If the neuron firing behavior can be fairly modeled by the relu activation, ignoring it may degrade estimation significantly, as reflected by substantially increased signal reproduction error in node 3 and errors in links to node 3.

### Conclusion

Here we take advantage of the flexibility of DCM-RNN, easily incorporating a neuron firing model into DCM. The incorporation of neuron firing may significantly impact effective connectivity estimation.

### Acknowledgements

This work was supported in part by R01 NS039135-11 from the National Institute for Neurological Disorders and Stroke (NINDS) and was performed under the rubric of the Center for Advanced Imaging Innovation and Research (CAI2R, www.cai2r.net), a NIBIB Biomedical Technology Resource Center (NIH P41 EB017183).

### References

1. Friston KJ, Harrison L, Penny W. Dynamic causal modelling. Neuroimage 2003; 19(4):1273–1302.
2. Smith SM. The future of FMRI connectivity. Neuroimage 2012; 62(2):1257–1266.
3. Smith SM, Vidaurre D, Beckmann CF et al. Functional connectomics from resting-state fMRI. Trends Cogn. Sci. 2013; 17(12):666–682.
4. Wang Y, Wang Y, Lui YW. Generalized Recurrent Neural Network accommodating Dynamic Causal Modelling for functional MRI analysis. ISMRM, 2017.
5. Wang Y, Wang Y, Lui YW. Generalized Recurrent Neural Network accommodating Dynamic Causal Modelling for functional MRI analysis. Submitted to NeuroImage .
6. Friston K, Mattout J, Trujillo-Barreto N et al. Variational free energy and the Laplace approximation. Neuroimage 2007; 34(1):220–234.
7. Friston KJ, Trujillo-Barreto N, Daunizeau J. DEM: A variational treatment of dynamic systems. Neuroimage 2008; 41(3):849–885.
8. Friston KJ. Variational filtering. Neuroimage 2008; 41(3):747–766.
9. Friston KJ. Functional and effective connectivity: a review. Brain Connect. 2011; 1(1):13–36.
10. Marreiros AC, Kiebel SJ, Friston KJ. Dynamic causal modelling for fMRI: A two-state model. Neuroimage 2008; 39(1):269–278.
11. Wilson HR, Cowan JD. A mathematical theory of the functional dynamics of cortical and thalamic nervous tissue. Biol. Cybern. 1973; 13(2):55–80.
12. Glorot X, Bordes A, Bengio Y. Deep Sparse Rectifier Neural Networks. Aistats 2011; 15:493–497.
13. Lennie P. The cost of cortical computation. Curr. Biol. 2003; 13:507–513.

### Figures

Fig. 1 The visualized neural activation equation as a piece of G-RNN. The red block is used to calculate increment of x. (a) shows the original version. (b) is a generic framework, capable of accommodating complex neuron firing models. (c) is the neural network structure for relu activation, which is essentially a simplified version of the structure in (b).

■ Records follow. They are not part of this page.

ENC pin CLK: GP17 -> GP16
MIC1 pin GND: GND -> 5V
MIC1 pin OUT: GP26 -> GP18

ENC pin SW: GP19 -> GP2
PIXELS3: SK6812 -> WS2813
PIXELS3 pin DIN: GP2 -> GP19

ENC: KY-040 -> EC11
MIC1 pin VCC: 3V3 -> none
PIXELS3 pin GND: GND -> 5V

Fig. 2 The effective connectivities used to simulate fMRI signals and the casual architecture encoded by them. N indicates brain regions/nodes and S indicates stimuli.

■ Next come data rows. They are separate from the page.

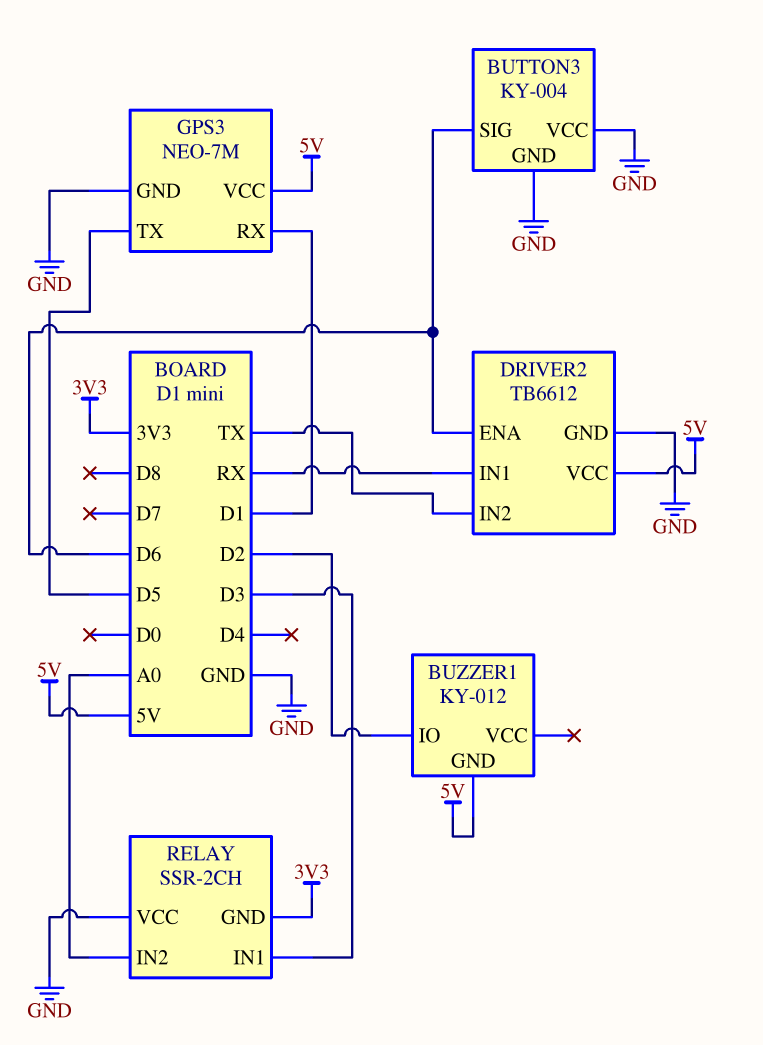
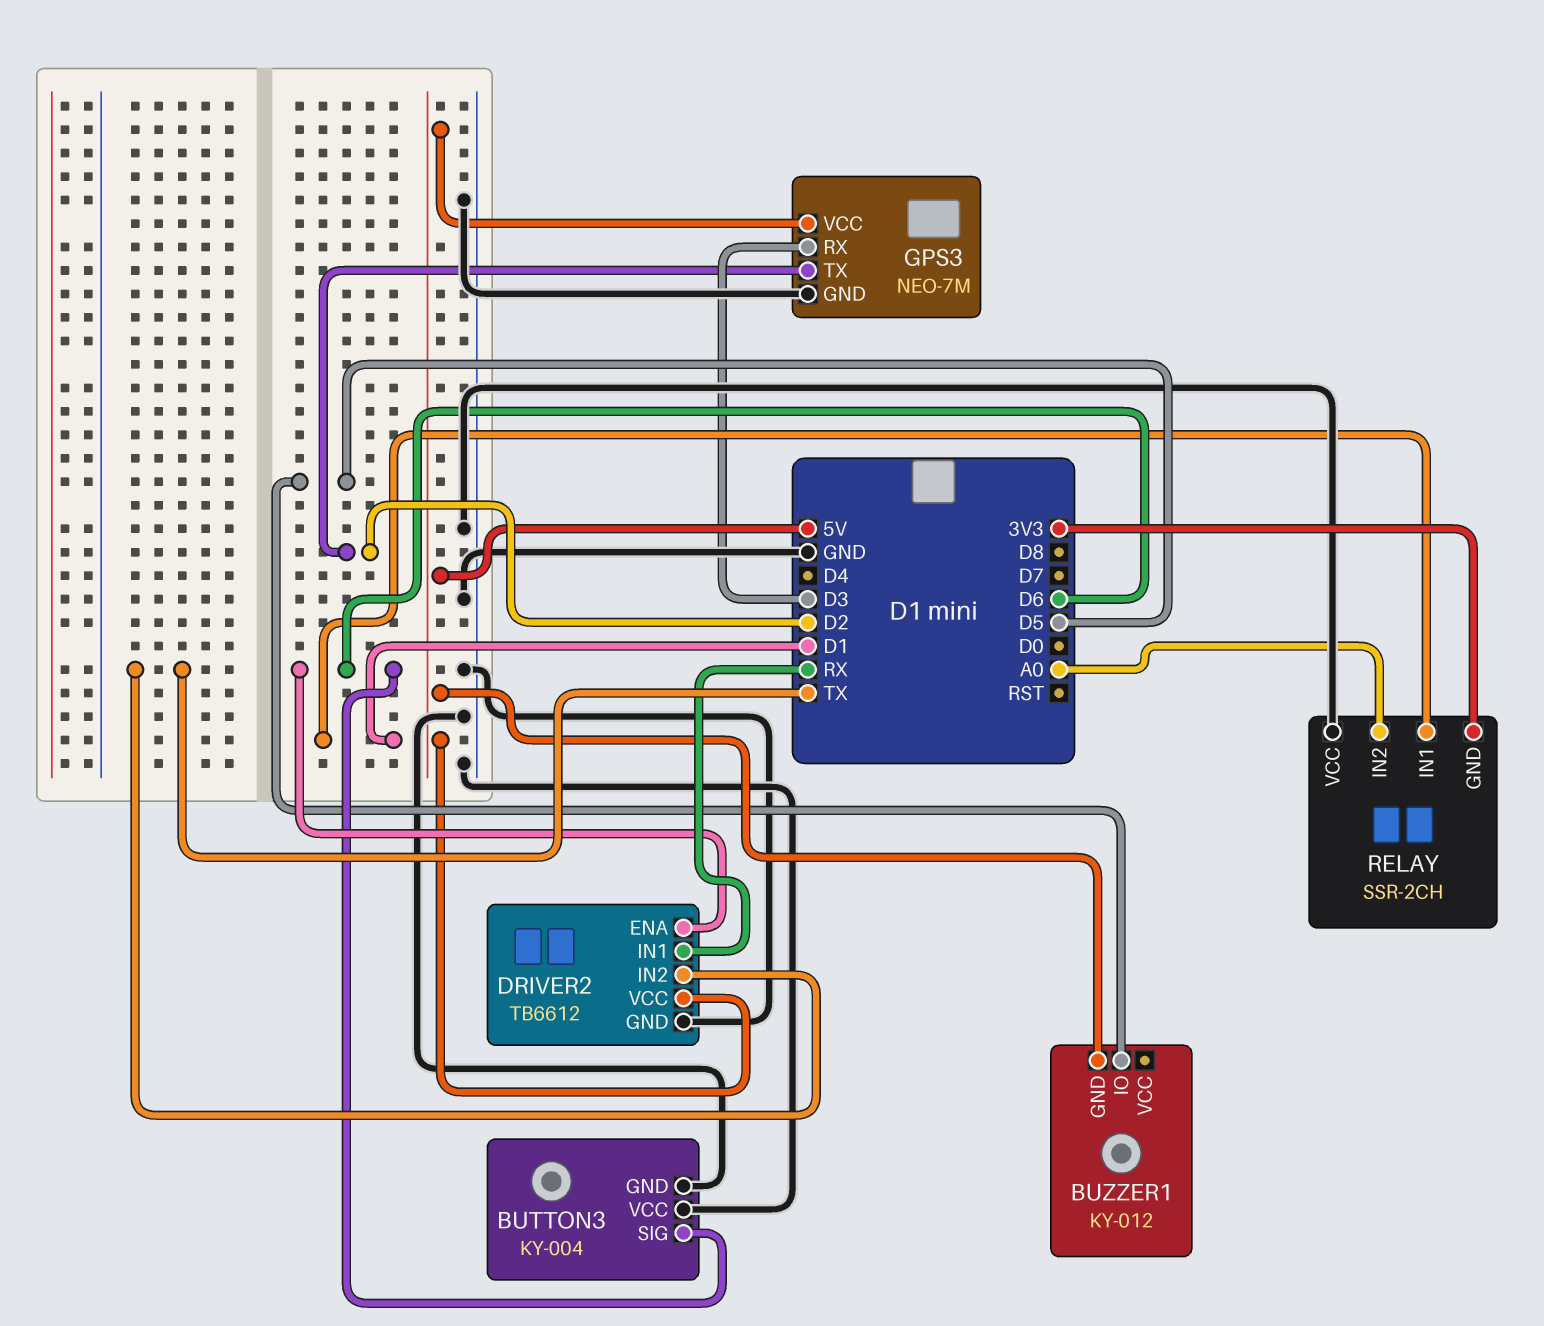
BUZZER1 pin IO: D2 -> D5
GPS3 pin RX: D1 -> D3
GPS3 pin TX: D5 -> D2
RELAY pin IN1: D3 -> D1

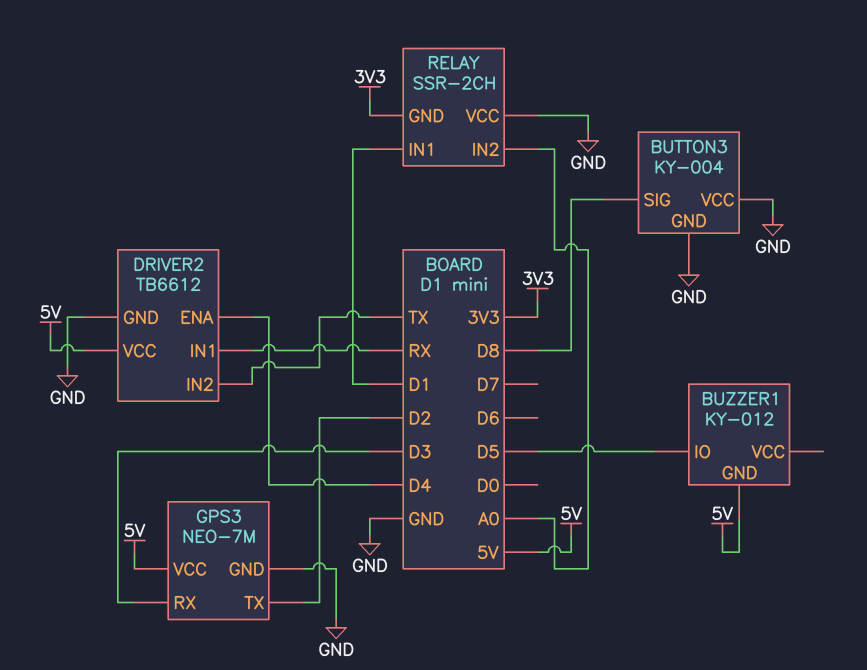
BUTTON3 pin SIG: D6 -> D8
DRIVER2 pin ENA: D6 -> D4

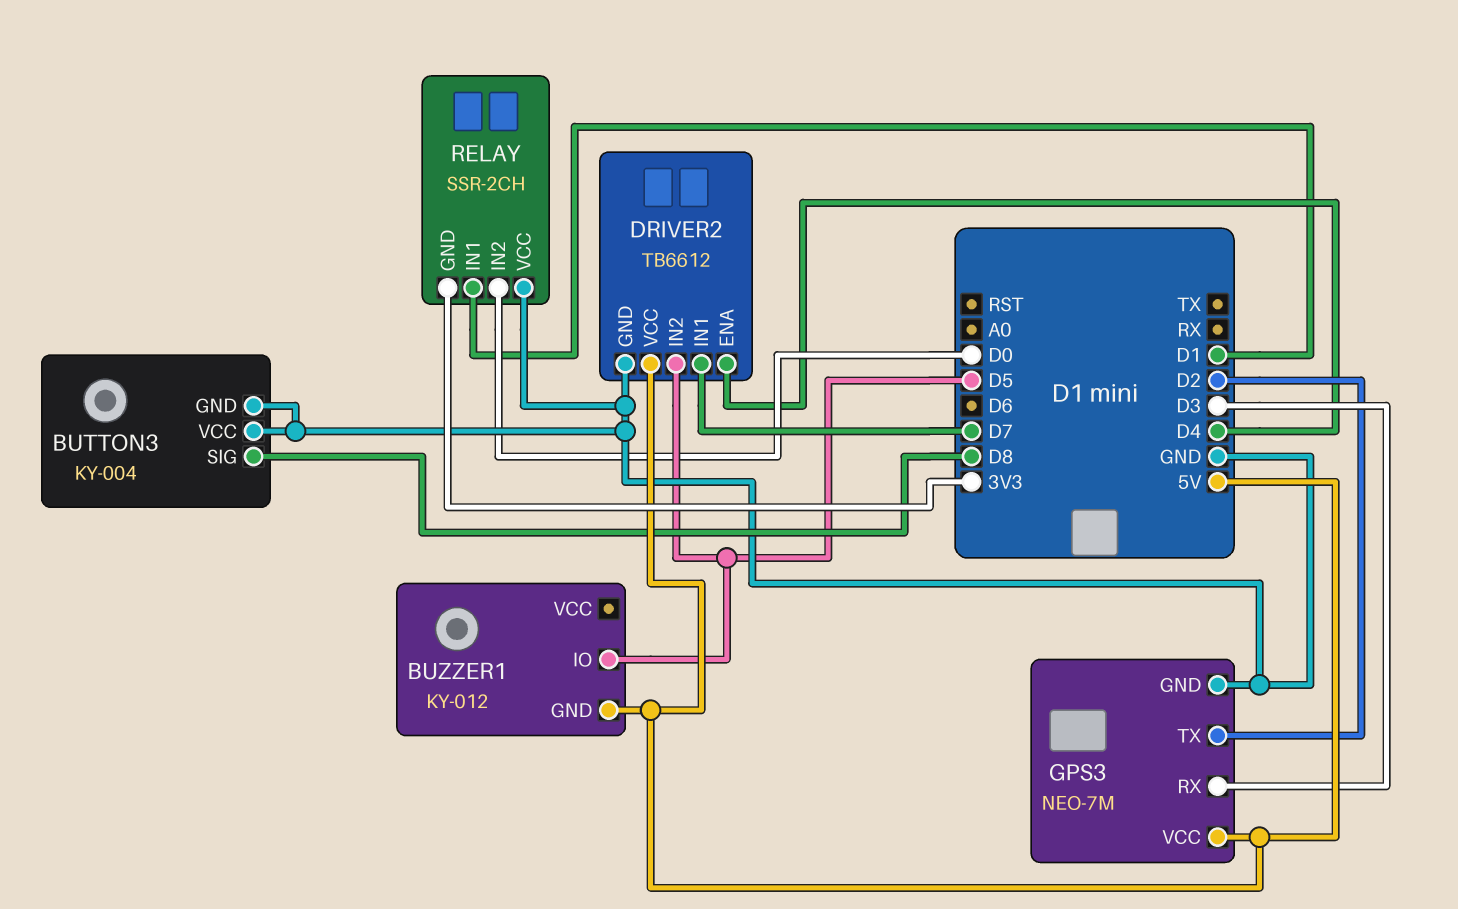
DRIVER2 pin IN1: RX -> D7
DRIVER2 pin IN2: TX -> D5
RELAY pin IN2: A0 -> D0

Fig. 3 Data simulation. (a) shows the two randomly created stimuli. (b) neural activity with and without the relu activation. Since neural activity in brain node/region 1 and 2 are nonnegative, the added relu activation has no influence. While the third brain node/region receives positive and negative modulation, its activation can go to negative if the original neural equation is used. With the relu activation, the negative part is removed. It is desirable since neural activity carries the biophysical meaning of region average firing rate, which should be nonnegative.

Fig. 4 Experiment results of effective connectivities estimation. (a) The true fMRI curves and the reproduced ones with estimated parameters. (b) fMRI reproduction relative Root Mean Square Error (rRMSE) for each node. (c) The true and the estimated effective connectivities. The overall rRMSEs of the effective connectivities are 20.2% for DCM-RNN with relu, 29.7% for DCM-RNN without relu, and 37.8% for SPM without relu.